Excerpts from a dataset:
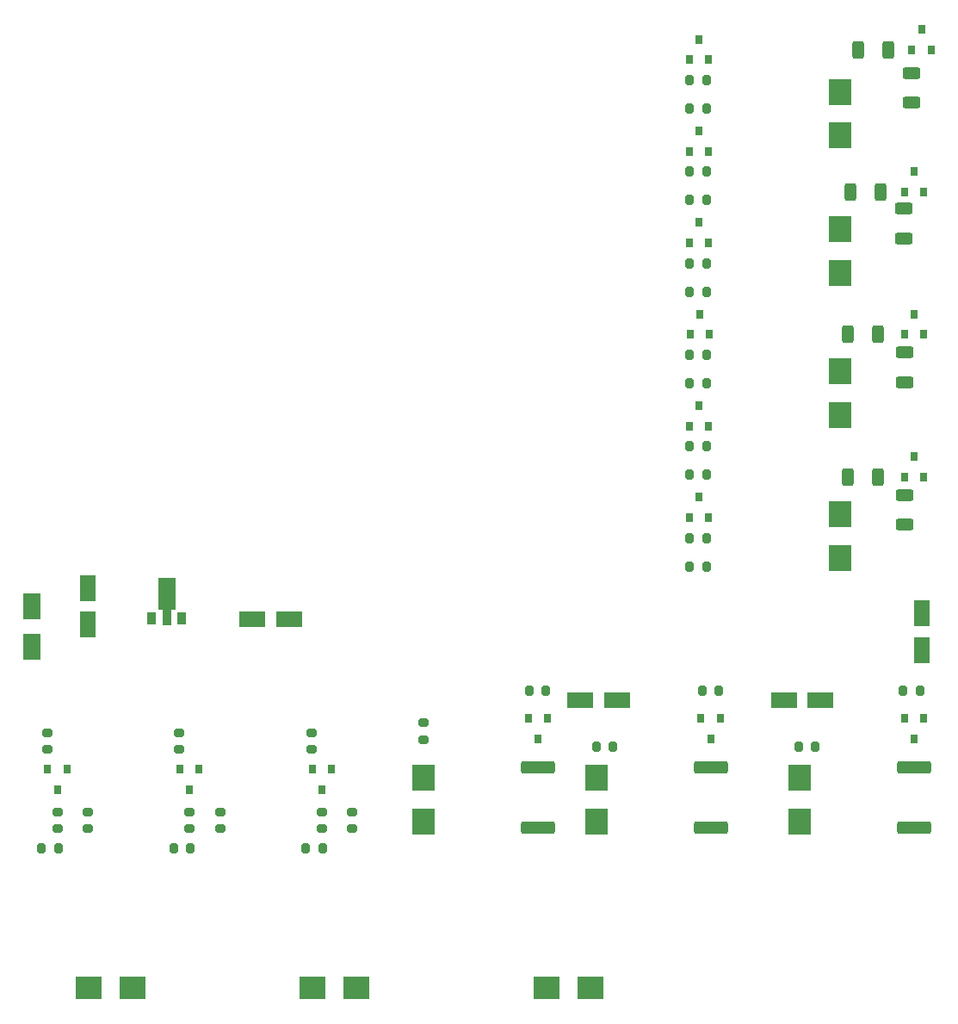
<source format=gtp>
G04 #@! TF.GenerationSoftware,KiCad,Pcbnew,(6.0.7)*
G04 #@! TF.CreationDate,2022-09-16T15:01:37+02:00*
G04 #@! TF.ProjectId,Goobyl_da - Kretskort,476f6f62-796c-4e56-9461-202d204b7265,rev?*
G04 #@! TF.SameCoordinates,Original*
G04 #@! TF.FileFunction,Paste,Top*
G04 #@! TF.FilePolarity,Positive*
%FSLAX46Y46*%
G04 Gerber Fmt 4.6, Leading zero omitted, Abs format (unit mm)*
G04 Created by KiCad (PCBNEW (6.0.7)) date 2022-09-16 15:01:37*
%MOMM*%
%LPD*%
G01*
G04 APERTURE LIST*
G04 Aperture macros list*
%AMRoundRect*
0 Rectangle with rounded corners*
0 $1 Rounding radius*
0 $2 $3 $4 $5 $6 $7 $8 $9 X,Y pos of 4 corners*
0 Add a 4 corners polygon primitive as box body*
4,1,4,$2,$3,$4,$5,$6,$7,$8,$9,$2,$3,0*
0 Add four circle primitives for the rounded corners*
1,1,$1+$1,$2,$3*
1,1,$1+$1,$4,$5*
1,1,$1+$1,$6,$7*
1,1,$1+$1,$8,$9*
0 Add four rect primitives between the rounded corners*
20,1,$1+$1,$2,$3,$4,$5,0*
20,1,$1+$1,$4,$5,$6,$7,0*
20,1,$1+$1,$6,$7,$8,$9,0*
20,1,$1+$1,$8,$9,$2,$3,0*%
%AMFreePoly0*
4,1,9,3.862500,-0.866500,0.737500,-0.866500,0.737500,-0.450000,-0.737500,-0.450000,-0.737500,0.450000,0.737500,0.450000,0.737500,0.866500,3.862500,0.866500,3.862500,-0.866500,3.862500,-0.866500,$1*%
G04 Aperture macros list end*
%ADD10RoundRect,0.250000X0.312500X0.625000X-0.312500X0.625000X-0.312500X-0.625000X0.312500X-0.625000X0*%
%ADD11RoundRect,0.250000X0.625000X-0.312500X0.625000X0.312500X-0.625000X0.312500X-0.625000X-0.312500X0*%
%ADD12FreePoly0,90.000000*%
%ADD13R,0.900000X1.300000*%
%ADD14RoundRect,0.200000X-0.200000X-0.275000X0.200000X-0.275000X0.200000X0.275000X-0.200000X0.275000X0*%
%ADD15RoundRect,0.200000X0.275000X-0.200000X0.275000X0.200000X-0.275000X0.200000X-0.275000X-0.200000X0*%
%ADD16RoundRect,0.250000X1.425000X-0.362500X1.425000X0.362500X-1.425000X0.362500X-1.425000X-0.362500X0*%
%ADD17RoundRect,0.200000X0.200000X0.275000X-0.200000X0.275000X-0.200000X-0.275000X0.200000X-0.275000X0*%
%ADD18R,0.800000X0.900000*%
%ADD19R,2.300000X2.500000*%
%ADD20R,1.800000X2.500000*%
%ADD21R,2.500000X2.300000*%
%ADD22RoundRect,0.250000X-1.050000X-0.550000X1.050000X-0.550000X1.050000X0.550000X-1.050000X0.550000X0*%
%ADD23RoundRect,0.250000X-0.550000X1.050000X-0.550000X-1.050000X0.550000X-1.050000X0.550000X1.050000X0*%
%ADD24RoundRect,0.250000X0.550000X-1.050000X0.550000X1.050000X-0.550000X1.050000X-0.550000X-1.050000X0*%
G04 APERTURE END LIST*
D10*
X178787500Y-45000000D03*
X181712500Y-45000000D03*
D11*
X184000000Y-47287500D03*
X184000000Y-50212500D03*
D10*
X178037500Y-59000000D03*
X180962500Y-59000000D03*
D11*
X183280000Y-60627500D03*
X183280000Y-63552500D03*
D10*
X177787500Y-73000000D03*
X180712500Y-73000000D03*
D11*
X183310000Y-74787500D03*
X183310000Y-77712500D03*
D10*
X177787500Y-87000000D03*
X180712500Y-87000000D03*
D11*
X183310000Y-88787500D03*
X183310000Y-91712500D03*
D12*
X110750000Y-100812500D03*
D13*
X112250000Y-100900000D03*
X109250000Y-100900000D03*
D14*
X163835000Y-93010000D03*
X162185000Y-93010000D03*
X163835000Y-84010000D03*
X162185000Y-84010000D03*
X163835000Y-75010000D03*
X162185000Y-75010000D03*
X163835000Y-66010000D03*
X162185000Y-66010000D03*
X163835000Y-57010000D03*
X162185000Y-57010000D03*
X163835000Y-48010000D03*
X162185000Y-48010000D03*
X163835000Y-95810000D03*
X162185000Y-95810000D03*
X163835000Y-86810000D03*
X162185000Y-86810000D03*
X163835000Y-77810000D03*
X162185000Y-77810000D03*
X163835000Y-68810000D03*
X162185000Y-68810000D03*
X163835000Y-59810000D03*
X162185000Y-59810000D03*
X163835000Y-50810000D03*
X162185000Y-50810000D03*
X174575000Y-113500000D03*
X172925000Y-113500000D03*
X154650000Y-113500000D03*
X153000000Y-113500000D03*
D15*
X136010000Y-111185000D03*
X136010000Y-112835000D03*
D16*
X184260000Y-115547500D03*
X184260000Y-121472500D03*
X164260000Y-115547500D03*
X164260000Y-121472500D03*
X147260000Y-115547500D03*
X147260000Y-121472500D03*
D17*
X183175000Y-108000000D03*
X184825000Y-108000000D03*
X163425000Y-108000000D03*
X165075000Y-108000000D03*
X146425000Y-108000000D03*
X148075000Y-108000000D03*
D15*
X103010000Y-119935000D03*
X103010000Y-121585000D03*
X116010000Y-119935000D03*
X116010000Y-121585000D03*
X129010000Y-119935000D03*
X129010000Y-121585000D03*
D14*
X100075000Y-123500000D03*
X98425000Y-123500000D03*
X113075000Y-123500000D03*
X111425000Y-123500000D03*
X126075000Y-123500000D03*
X124425000Y-123500000D03*
D15*
X100010000Y-119935000D03*
X100010000Y-121585000D03*
X113010000Y-119935000D03*
X113010000Y-121585000D03*
X126010000Y-119935000D03*
X126010000Y-121585000D03*
X99000000Y-112175000D03*
X99000000Y-113825000D03*
X112000000Y-112175000D03*
X112000000Y-113825000D03*
X125000000Y-112175000D03*
X125000000Y-113825000D03*
D18*
X184250000Y-112750000D03*
X183300000Y-110750000D03*
X185200000Y-110750000D03*
X164250000Y-112750000D03*
X163300000Y-110750000D03*
X165200000Y-110750000D03*
X147250000Y-112750000D03*
X146300000Y-110750000D03*
X148200000Y-110750000D03*
X100000000Y-117750000D03*
X99050000Y-115750000D03*
X100950000Y-115750000D03*
X113000000Y-117750000D03*
X112050000Y-115750000D03*
X113950000Y-115750000D03*
X126000000Y-117750000D03*
X125050000Y-115750000D03*
X126950000Y-115750000D03*
X163100000Y-89000000D03*
X164050000Y-91000000D03*
X162150000Y-91000000D03*
X163100000Y-80000000D03*
X164050000Y-82000000D03*
X162150000Y-82000000D03*
X163200000Y-71010000D03*
X164150000Y-73010000D03*
X162250000Y-73010000D03*
X163100000Y-62000000D03*
X164050000Y-64000000D03*
X162150000Y-64000000D03*
X163100000Y-53010000D03*
X164050000Y-55010000D03*
X162150000Y-55010000D03*
X163100000Y-44000000D03*
X164050000Y-46000000D03*
X162150000Y-46000000D03*
X185000000Y-43000000D03*
X185950000Y-45000000D03*
X184050000Y-45000000D03*
X184250000Y-57000000D03*
X185200000Y-59000000D03*
X183300000Y-59000000D03*
X184250000Y-71000000D03*
X185200000Y-73000000D03*
X183300000Y-73000000D03*
X184250000Y-85000000D03*
X185200000Y-87000000D03*
X183300000Y-87000000D03*
D19*
X177000000Y-49150000D03*
X177000000Y-53450000D03*
X177000000Y-62650000D03*
X177000000Y-66950000D03*
X177000000Y-76650000D03*
X177000000Y-80950000D03*
X177000000Y-90650000D03*
X177000000Y-94950000D03*
X173010000Y-116610000D03*
X173010000Y-120910000D03*
X153010000Y-116610000D03*
X153010000Y-120910000D03*
X136010000Y-116610000D03*
X136010000Y-120910000D03*
D20*
X97500000Y-103750000D03*
X97500000Y-99750000D03*
D21*
X103100000Y-137250000D03*
X107400000Y-137250000D03*
X125100000Y-137250000D03*
X129400000Y-137250000D03*
X148100000Y-137250000D03*
X152400000Y-137250000D03*
D22*
X122800000Y-101000000D03*
X119200000Y-101000000D03*
D23*
X103000000Y-101550000D03*
X103000000Y-97950000D03*
D24*
X185000000Y-100450000D03*
X185000000Y-104050000D03*
D22*
X175050000Y-109000000D03*
X171450000Y-109000000D03*
X155050000Y-109000000D03*
X151450000Y-109000000D03*
M02*

</source>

Work to complete:
Begin with the line that contains "X184250000Y-71000000D03*" and quote each line after it exactly, stopping after the last line of the data.

Your solution:
X184250000Y-71000000D03*
X185200000Y-73000000D03*
X183300000Y-73000000D03*
X184250000Y-85000000D03*
X185200000Y-87000000D03*
X183300000Y-87000000D03*
D19*
X177000000Y-49150000D03*
X177000000Y-53450000D03*
X177000000Y-62650000D03*
X177000000Y-66950000D03*
X177000000Y-76650000D03*
X177000000Y-80950000D03*
X177000000Y-90650000D03*
X177000000Y-94950000D03*
X173010000Y-116610000D03*
X173010000Y-120910000D03*
X153010000Y-116610000D03*
X153010000Y-120910000D03*
X136010000Y-116610000D03*
X136010000Y-120910000D03*
D20*
X97500000Y-103750000D03*
X97500000Y-99750000D03*
D21*
X103100000Y-137250000D03*
X107400000Y-137250000D03*
X125100000Y-137250000D03*
X129400000Y-137250000D03*
X148100000Y-137250000D03*
X152400000Y-137250000D03*
D22*
X122800000Y-101000000D03*
X119200000Y-101000000D03*
D23*
X103000000Y-101550000D03*
X103000000Y-97950000D03*
D24*
X185000000Y-100450000D03*
X185000000Y-104050000D03*
D22*
X175050000Y-109000000D03*
X171450000Y-109000000D03*
X155050000Y-109000000D03*
X151450000Y-109000000D03*
M02*

</source>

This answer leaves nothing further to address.